A fourth bullet, fired from the Jeep, had burst through the patrol car windshield, landed on the dashboard, and exploded in front of Lovin. Shattered glass flew into Lovin's eyes, while a piece of lead— a fragment from the bullet—settled on his coat collar.

Unaware at first that Lovin had been hit, Miller reached up and flicked the glass from his own hair. Then he glanced at Lovin, who was falling forward.

“I reached out and grabbed him,” said Miller. “He was talking and there was no sign of blood, so I knew he wasn't hurt real bad. Part of me wanted to continue with the chase, but since I had slowed down to check on Lovin, we had lost sight of the Jeep. So, tactically, we were not in as good a position as we were before. We knew nothing about the road, either, where it ended, or if it was a dead end.”

Lovin, now blinded in one eye, spoke up.

“Let's stop and break it off right here.”

Miller, frustrated at losing Shornook, continued on.

“Stop, David. I need to stop!” he said. Miller braked and Lovin rolled out of the passenger's side and onto the ground.

“I didn't think my eyes were hurt too bad,” Lovin recalled, “but every time I'd blink, I could feel the glass grinding. It was very, very painful.”

Cook, who had pulled in behind Miller, believed Lovin had been killed. His first reaction was anger.

“We've got another man dead,” he thought. “What are we doing out here chasing this outlaw? He's doesn't know us, and we don't know him, yet he's trying to kill us. It doesn't make any sense.”

All three troopers rushed over to Lovin and asked if he was all right. Despite his intense pain, he assured them that he was.

Concerned that Shornook might come back shooting, the officers left Miller's patrol car sitting with the headlights on while they retreated to Cook's cruiser. Their first priority was getting some help— both medical attention for Lovin and backup support for themselves.

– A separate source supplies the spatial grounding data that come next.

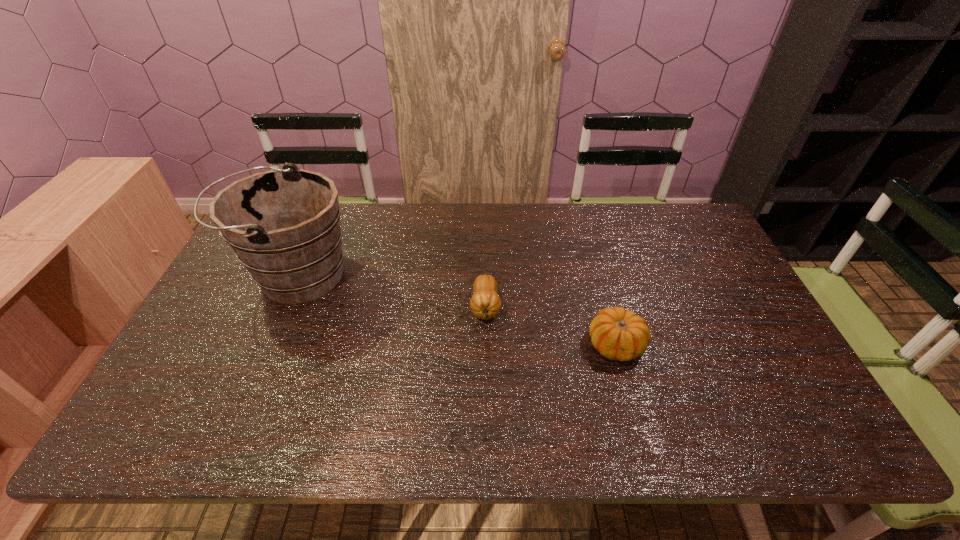
At what (x,y) coordinates should I click in order to perform the action: click on free region at the near edge of the desktop. Please return your answer as a coordinate pair (x, y). Looking at the image, I should click on (457, 410).

In the image, there is a desktop. Where is `vacant space at the left edge`? vacant space at the left edge is located at coordinates pyautogui.click(x=235, y=334).

This screenshot has height=540, width=960. In the image, there is a desktop. In order to click on vacant area at the right edge in this screenshot , I will do `click(740, 366)`.

Where is `vacant space at the far right corner of the desktop`? This screenshot has height=540, width=960. vacant space at the far right corner of the desktop is located at coordinates (658, 217).

The image size is (960, 540). Find the location of `vacant point at the near right corner`. vacant point at the near right corner is located at coordinates (812, 434).

This screenshot has width=960, height=540. Identify the location of free space between the right gourd and the second object from right to left. (551, 326).

Locate an element on the screen. The height and width of the screenshot is (540, 960). empty location between the tallest object and the rightmost object is located at coordinates (457, 309).

Find the location of `unoccupied position between the bucket and the second object from right to left`. unoccupied position between the bucket and the second object from right to left is located at coordinates (392, 291).

You are a GUI agent. You are given a task and a screenshot of the screen. Output one action in this format:
    pyautogui.click(x=<x>, y=<y>)
    Task: Click on the free area in between the bucket and the right gourd
    This screenshot has width=960, height=540.
    Given the screenshot: What is the action you would take?
    pyautogui.click(x=457, y=309)

At what (x,y) coordinates should I click in order to perform the action: click on free point between the left gourd and the tallest object. Please return your answer as a coordinate pair (x, y). The height and width of the screenshot is (540, 960). Looking at the image, I should click on (392, 291).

By radio, Miller notified the command post of their location. The combination of rugged terrain, heavy darkness, and unfamiliarity with the region led to more than a little confusion in getting other officers to the scene.

“It's the dirt road that leads from the church going back to wherever the Jeep was stopped,” Miller said. “We're northwest from the church. We're out of sight of him now. We've lost sight of the vehicle.”